THE KOJIKI
古事記 Record of Ancient Matters (712 CE) 3 Books
What It Is: The oldest surviving chronicle of Japan, compiled by Ō no Yasumaro from oral tradition at the command of Empress Gemmei. It narrates the cosmogony of the Shinto tradition: the spontaneous emergence of the first Gods (kami) from primordial chaos, the creative acts of the divine couple Izanagi and Izanami (who stir the cosmic ocean with a jewelled spear and generate the islands of Japan and the pantheon of Gods), the descent of Izanagi to the underworld of Yomi to retrieve his dead wife, the purification of Izanagi upon his return (from which the supreme deities Amaterasu, Tsukuyomi, and Susanoo are born), and the subsequent sacred history of the Gods and the divine lineage of the Japanese imperial house. It is written in a hybrid of archaic Japanese and classical Chinese, and its earliest sections preserve oral tradition of immense antiquity.
Why It Matters: The Kojiki demonstrates that the theological patterns found in Egypt, Greece, India, and Mesopotamia are also present in a civilisation that developed largely independent of Western influence. The emergence of the cosmos from chaos, the divine creative couple that generates the world, the descent to the underworld (Izanagi’s journey to Yomi is structurally identical to Orpheus descending for Eurydice and Ishtar descending to Irkalla), the supreme solar deity (Amaterasu, the Sun Goddess, corresponds to Ra, Helios, and Surya) these are universal patterns because they describe universal realities. The Kojiki confirms that the ancient theology is not regional. It is planetary.
The purification of Izanagi after his return from the underworld is of particular theological significance. Having entered the realm of death and decay, Izanagi performs misogi ritual purification by water and from this act of cleansing the three most important kami are born: Amaterasu (the Sun) from the washing of his left eye, Tsukuyomi (the Moon) from his right eye, and Susanoo (the Storm) from his nose. The teaching is precise: the greatest divine powers emerge not from an act of creation in the usual sense but from an act of purification after contact with death. The soul that descends, confronts the underworld, and purifies itself upon return generates new divine power. This is the initiatory pattern of the Descent of Ishtar, the Nekuia of the Odyssey, and the Eleusinian Mysteries confirmed at the eastern edge of the world by a tradition with no contact with any of them.
What to Take From It: The divine is in the natural world, not above it or opposed to it. The kami dwell in the landscape in mountains, rivers, trees, waterfalls, and stones.
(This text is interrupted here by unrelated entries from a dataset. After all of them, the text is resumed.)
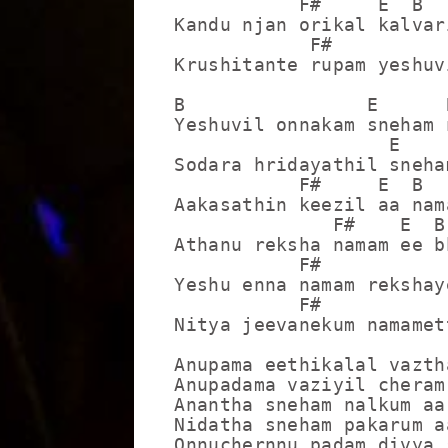
           F#     E  B

Kandu njan orikal kalvari
            F#          
Krushitante rupam yeshuv
B                E      B
Yeshuvil onnakam sneham 
                   E     
Sodara hridayathil sneha
           F#     E  B

Aakasathin keezil aa nama
              F#    E  B

Athanu reksha namam ee bh
           F#            
Yeshu enna namam rekshay
           F#            
Nitya jeevanekum namamet
Anupama eethikalal vazth
Anupadama vaziyil cheram
Anantha sneham nalkum aa
Nidatha sneham pakarum a
Onnuchernnu padam divya 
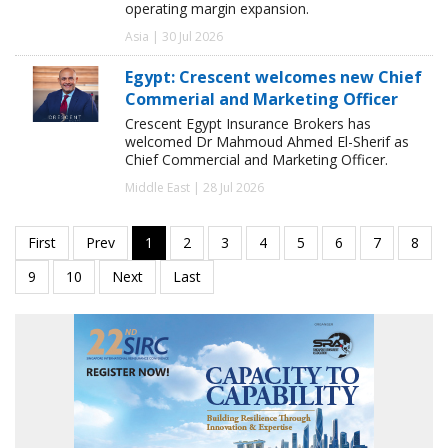
operating margin expansion.
Asia | 30 Jul 2026
Egypt: Crescent welcomes new Chief
Commerial and Marketing Officer
Crescent Egypt Insurance Brokers has
welcomed Dr Mahmoud Ahmed El-Sherif as
Chief Commercial and Marketing Officer.
Middle East | 28 Jul 2026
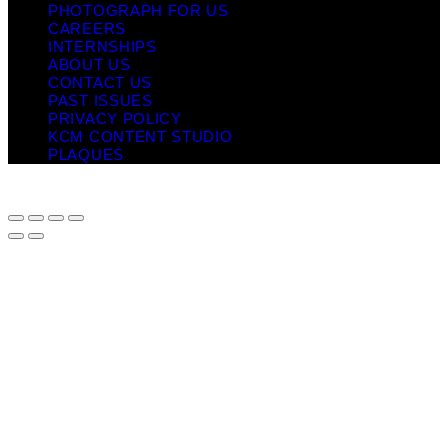
PHOTOGRAPH FOR US
CAREERS
INTERNSHIPS
ABOUT US
CONTACT US
PAST ISSUES
PRIVACY POLICY
KCM CONTENT STUDIO
PLAQUES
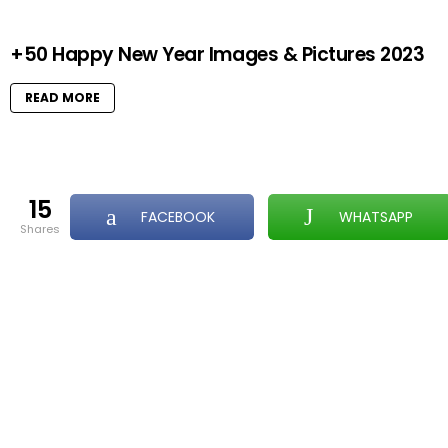
+50 Happy New Year Images & Pictures 2023
READ MORE
15
FACEBOOK
WHATSAPP
shares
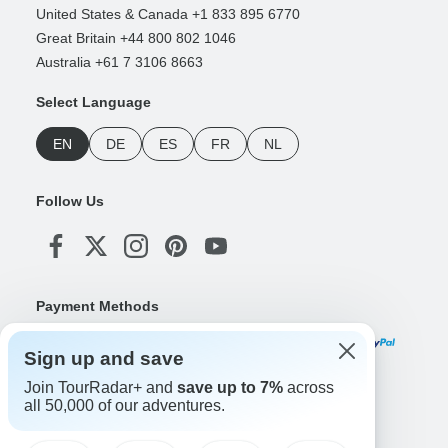
United States & Canada +1 833 895 6770
Great Britain +44 800 802 1046
Australia +61 7 3106 8663
Select Language
EN
DE
ES
FR
NL
Follow Us
Payment Methods
Sign up and save
Join TourRadar+ and
save up to 7%
across
Download Our App
all 50,000 of our adventures.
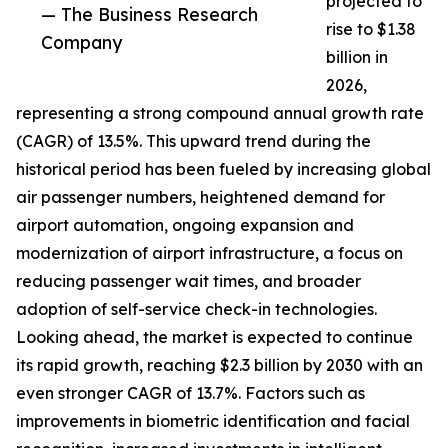
projected to
— The Business Research
rise to $1.38
Company
billion in
2026,
representing a strong compound annual growth rate
(CAGR) of 13.5%. This upward trend during the
historical period has been fueled by increasing global
air passenger numbers, heightened demand for
airport automation, ongoing expansion and
modernization of airport infrastructure, a focus on
reducing passenger wait times, and broader
adoption of self-service check-in technologies.
Looking ahead, the market is expected to continue
its rapid growth, reaching $2.3 billion by 2030 with an
even stronger CAGR of 13.7%. Factors such as
improvements in biometric identification and facial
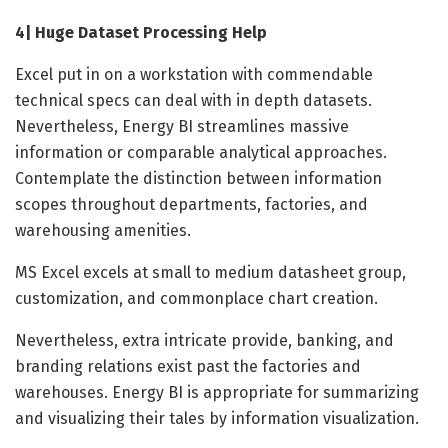
4| Huge Dataset Processing Help
Excel put in on a workstation with commendable
technical specs can deal with in depth datasets.
Nevertheless, Energy BI streamlines massive
information or comparable analytical approaches.
Contemplate the distinction between information
scopes throughout departments, factories, and
warehousing amenities.
MS Excel excels at small to medium datasheet group,
customization, and commonplace chart creation.
Nevertheless, extra intricate provide, banking, and
branding relations exist past the factories and
warehouses. Energy BI is appropriate for summarizing
and visualizing their tales by information visualization.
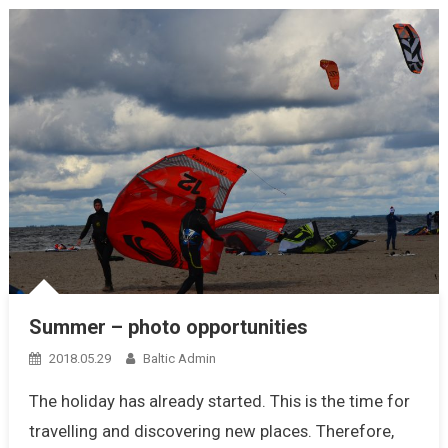
Summer – photo opportunities
2018.05.29
Baltic Admin
The holiday has already started. This is the time for
travelling and discovering new places. Therefore,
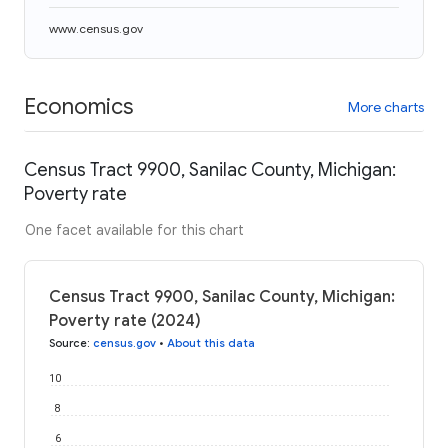
www.census.gov
Economics
More charts
Census Tract 9900, Sanilac County, Michigan:
Poverty rate
One facet available for this chart
Census Tract 9900, Sanilac County, Michigan:
Poverty rate (2024)
Source
:
census.gov
•
About this data
10
8
6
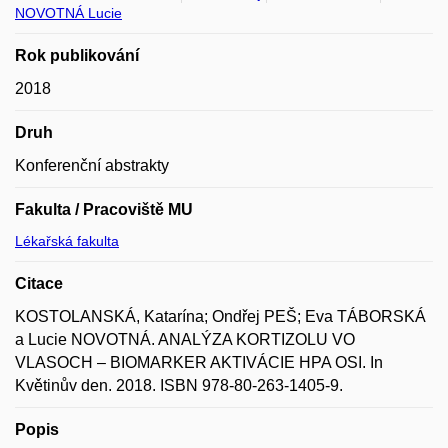
NOVOTNÁ Lucie
Rok publikování
2018
Druh
Konferenční abstrakty
Fakulta / Pracoviště MU
Lékařská fakulta
Citace
KOSTOLANSKÁ, Katarína; Ondřej PEŠ; Eva TÁBORSKÁ
a Lucie NOVOTNÁ. ANALÝZA KORTIZOLU VO
VLASOCH – BIOMARKER AKTIVÁCIE HPA OSI. In
Květinův den. 2018. ISBN 978-80-263-1405-9.
Popis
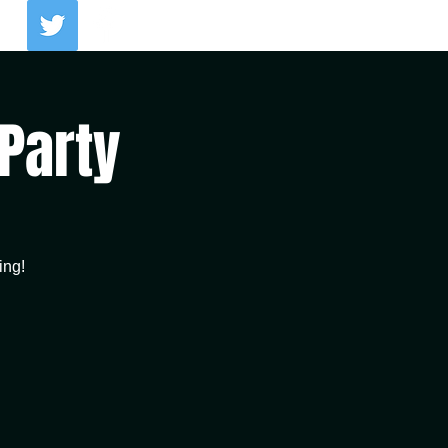
Log In
 Party
ing!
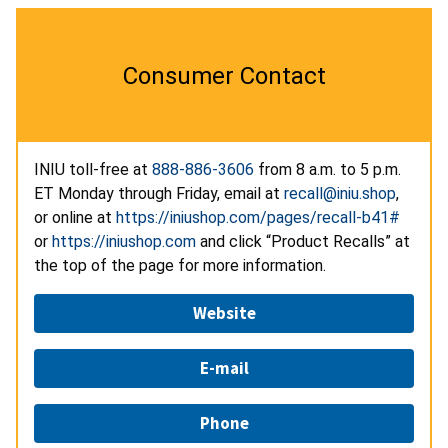
Consumer Contact
INIU toll-free at
888-886-3606
from 8 a.m. to 5 p.m.
ET Monday through Friday, email at
recall@iniu.shop
,
or online at
https://iniushop.com/pages/recall-b41#
or
https://iniushop.com
and click “Product Recalls” at
the top of the page for more information.
Website
E-mail
Phone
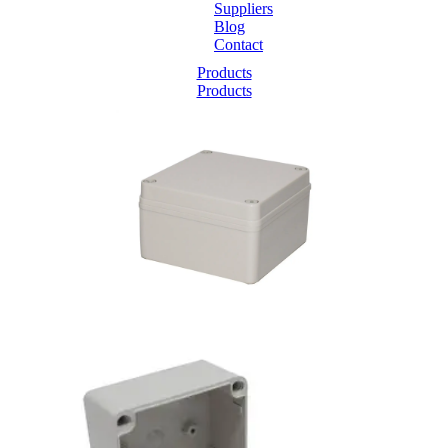
Suppliers
Blog
Contact
Home
Products
Products
About
Products
Catalogues
Suppliers
Blog
Contact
Purification (harae/misogi) is the foundation of spiritual practice, corresponding to the Egyptian Ma’at and the Greek katharsis. The cosmos is generated by divine creative pairs, not by a solitary creator. The descent to the underworld and the return are the universal initiatory template. The same theology, the same patterns, the same truths confirmed from the East.
Izanagi descended to the land of the dead. He returned. He purified himself in flowing water. And from that purification, the Sun was born. The Kojiki confirms from the farthest East what Egypt, Greece, and India declared: the soul that confronts death and purifies itself generates light.